## TEXTE FOURNI
Partager nos expériences - Abdelhakim Saouli, ancien adulte-relais aujourd’hui agent de la fonction publique territoriale

 
 
Abdelhakim Saouli, ancien adulte-relais aujourd’hui stagiaire de la fonction publique territoriale

Abdelhakim Saouli, 43 ans, a été agent de liaison et de médiation sociale la ville de Lille pendant 18 mois grâce au dispositif adulte-relais. Les compétences en matière de gestion de projet qu’il a su mettre en œuvre sur son poste ont conduit la ville de Lille à lui proposer un poste de receveur placier au sein du pôle « Vie Citoyenne Animation Proximité de la ville de Lille ». Il est notamment en charge de la gestion des marchés (placement des commerçants / encaissements / appels d'offres etc).

Le dispositif adulte-relais permet à une structure, association ou collectivité territoriale, d’embaucher un médiateur grâce à un financement du poste par l’État à hauteur de 95 % du SMIC brut. Créé en 1999, il vise à concourir au maintien du lien social, renforcer la vie associative de proximité et développer la capacité d’initiative dans les quartiers prioritaires de la politique de la ville (QPV). L’objectif poursuivi est également, par le biais d’un contrat aidé, de favoriser le retour à l’emploi. Ces contrats sont destinés à des personnes de plus de 30 ans, sans emploi et résidant en QPV. Une fois engagées, ces personnes doivent pouvoir suivre une formation diplômante dans le champ de la médiation sociale ou dans d’autres secteurs pendant leur contrat. Tout doit être fait pour leur permettre de construire ou consolider leur parcours professionnel.

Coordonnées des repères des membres
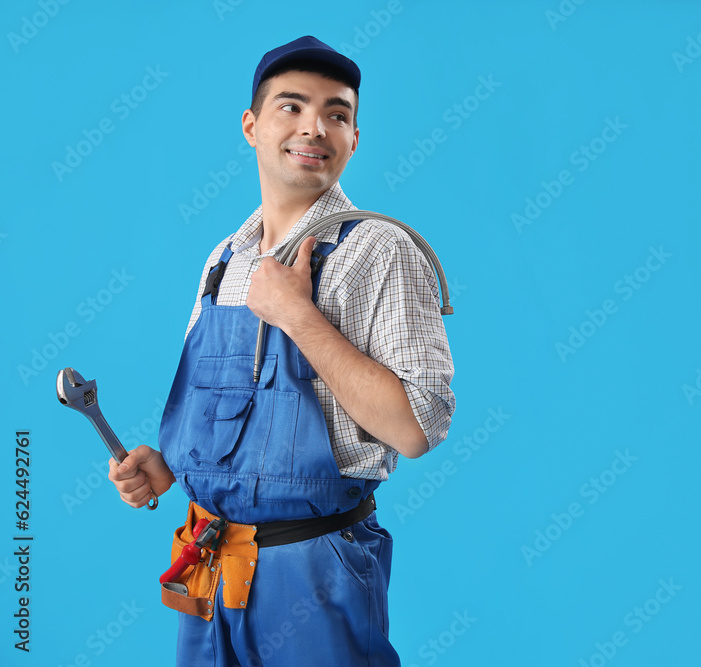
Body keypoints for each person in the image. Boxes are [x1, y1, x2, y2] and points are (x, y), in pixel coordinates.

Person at [107, 35, 456, 666]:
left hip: (316, 570)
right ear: (251, 126)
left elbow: (415, 427)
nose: (314, 127)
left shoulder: (379, 250)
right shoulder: (224, 260)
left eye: (337, 113)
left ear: (355, 138)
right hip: (211, 563)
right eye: (291, 107)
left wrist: (297, 313)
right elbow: (229, 408)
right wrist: (175, 469)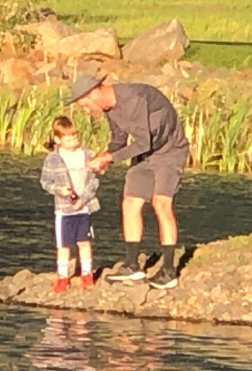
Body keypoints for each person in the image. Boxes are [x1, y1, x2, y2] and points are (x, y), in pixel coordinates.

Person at [67, 74, 189, 290]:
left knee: (161, 203)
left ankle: (169, 270)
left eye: (85, 104)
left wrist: (109, 158)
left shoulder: (134, 98)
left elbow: (143, 142)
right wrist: (102, 157)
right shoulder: (109, 109)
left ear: (94, 93)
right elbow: (119, 140)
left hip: (169, 152)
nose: (86, 110)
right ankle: (132, 266)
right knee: (130, 203)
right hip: (144, 155)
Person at [39, 116, 101, 293]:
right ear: (58, 139)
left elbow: (94, 181)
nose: (73, 142)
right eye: (68, 139)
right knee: (63, 245)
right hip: (64, 210)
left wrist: (83, 199)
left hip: (84, 208)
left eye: (75, 138)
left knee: (84, 241)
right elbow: (45, 182)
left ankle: (87, 274)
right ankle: (62, 276)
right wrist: (59, 190)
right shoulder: (53, 159)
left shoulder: (87, 155)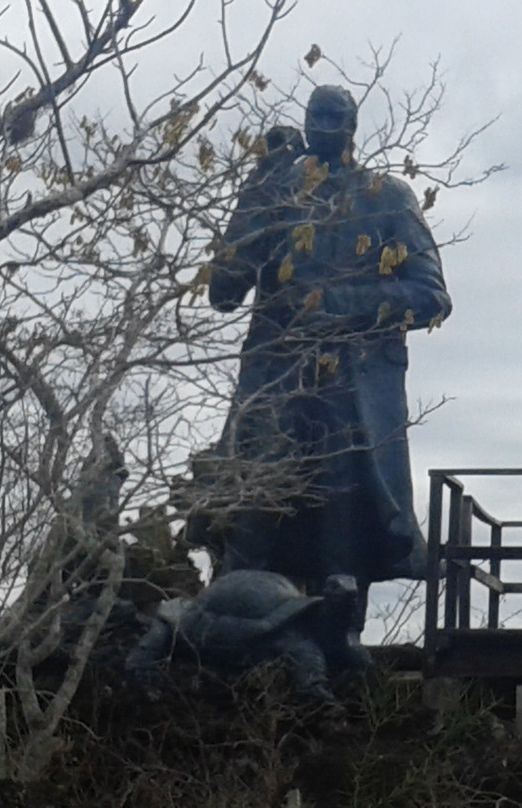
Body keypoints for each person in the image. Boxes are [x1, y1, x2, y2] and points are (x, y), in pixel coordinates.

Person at [207, 85, 451, 625]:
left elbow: (431, 297)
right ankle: (219, 658)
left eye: (333, 120)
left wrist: (338, 304)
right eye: (315, 118)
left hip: (349, 400)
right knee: (248, 531)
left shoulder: (386, 196)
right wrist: (257, 188)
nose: (322, 129)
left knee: (342, 549)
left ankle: (340, 668)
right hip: (274, 389)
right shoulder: (276, 196)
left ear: (352, 127)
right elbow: (223, 290)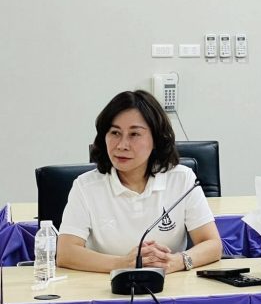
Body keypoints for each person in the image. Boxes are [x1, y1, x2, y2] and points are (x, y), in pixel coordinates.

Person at [57, 90, 222, 273]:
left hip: (169, 284)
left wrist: (178, 261)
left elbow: (212, 244)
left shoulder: (182, 179)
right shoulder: (85, 186)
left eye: (134, 134)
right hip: (106, 286)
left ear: (156, 139)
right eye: (115, 133)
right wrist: (122, 264)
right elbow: (66, 253)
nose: (122, 145)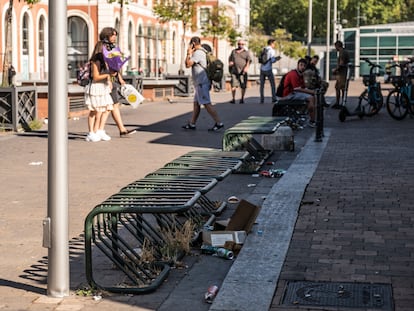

## EXERCICE
Répondez à ces questions à partir du texte sur Abdelhakim Saouli :
1. Pendant combien de temps a-t-il été agent de liaison et de médiation sociale pour la ville de Lille ?
2. À quel pourcentage du SMIC brut l'État finance-t-il le poste dans le dispositif adulte-relais ?
3. En quelle année ce dispositif a-t-il été créé ?

## CORRIGÉ
1. Pendant 18 mois.
2. À hauteur de 95 %.
3. En 1999.